Tekkeköy is a municipality and district of Samsun Province, Turkey. Its area is 326 km^{2}, and its population is 56,318 (2022). It covers the easternmost part of the city of Samsun.

Agriculture and animal breeding are the main sources of income. Black Sea Copper Works Inc., Samsun fertilizer Factory, the Organized Industry Site, Industrial Site and Organized Food Industry Site, fertilizer and forging industry, along with a gas-fired power plant, many surgical instrument manufacturing companies and other manufacturers have facilitated an economically dynamic area.

Tekkeköy is on the coast of the Black Sea, on the western side of the Çarşamba Plain, and located on the 13th km of the Samsun–Trabzon highway. The Samsun tramway ends at Tekkeköy. A third of the district's land is within the delta of the Yeşilırmak, part of the Çarşamba Plain, which supports irrigation. The daily population is between 100–150k due to the industry sites and many big showrooms on the Samsun – Ordu highway.

The constructions of the Yaşar Doğu Arena and the new city stadium, the international expo and congress center being located within the district and projects such as the Logistics Village, Science and Technology Center, Arts & Culture Center, and Olympic Swimming Pool has served to modernize the district. There are also many hotels of international brands within Tekkeköy.

● **WHAT IS BEING ASKED**:
Answer these questions using the text on Tekkeköy above.
1. What population does the text give for Tekkeköy in 2022?
2. What are the district's main sources of income?
3. At which kilometer of the Samsun–Trabzon highway is Tekkeköy located?

● **DATASET EXCERPTS**:

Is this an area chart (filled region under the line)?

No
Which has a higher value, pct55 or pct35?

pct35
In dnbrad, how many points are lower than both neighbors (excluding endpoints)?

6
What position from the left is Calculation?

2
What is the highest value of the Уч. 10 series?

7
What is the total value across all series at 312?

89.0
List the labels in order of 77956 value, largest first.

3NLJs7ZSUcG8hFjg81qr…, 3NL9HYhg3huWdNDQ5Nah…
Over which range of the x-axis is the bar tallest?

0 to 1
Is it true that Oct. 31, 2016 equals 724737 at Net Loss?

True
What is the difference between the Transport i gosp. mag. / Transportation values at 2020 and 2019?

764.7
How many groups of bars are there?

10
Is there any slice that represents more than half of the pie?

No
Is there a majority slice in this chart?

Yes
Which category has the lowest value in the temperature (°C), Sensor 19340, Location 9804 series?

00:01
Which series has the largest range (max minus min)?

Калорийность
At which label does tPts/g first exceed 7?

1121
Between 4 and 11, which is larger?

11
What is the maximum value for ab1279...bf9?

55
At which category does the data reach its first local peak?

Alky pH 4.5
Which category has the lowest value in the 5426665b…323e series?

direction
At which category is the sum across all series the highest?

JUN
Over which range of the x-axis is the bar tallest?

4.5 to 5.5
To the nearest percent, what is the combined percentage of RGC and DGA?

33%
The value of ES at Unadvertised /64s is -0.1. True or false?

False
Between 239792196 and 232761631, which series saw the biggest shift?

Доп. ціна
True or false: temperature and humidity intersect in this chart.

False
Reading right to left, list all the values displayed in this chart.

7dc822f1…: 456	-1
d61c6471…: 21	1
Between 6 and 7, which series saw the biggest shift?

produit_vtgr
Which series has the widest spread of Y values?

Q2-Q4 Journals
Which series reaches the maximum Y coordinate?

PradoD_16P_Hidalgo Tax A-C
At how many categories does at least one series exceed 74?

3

● **EXPECTED OUTPUT**:
1. 56,318
2. Agriculture and animal breeding
3. The 13th km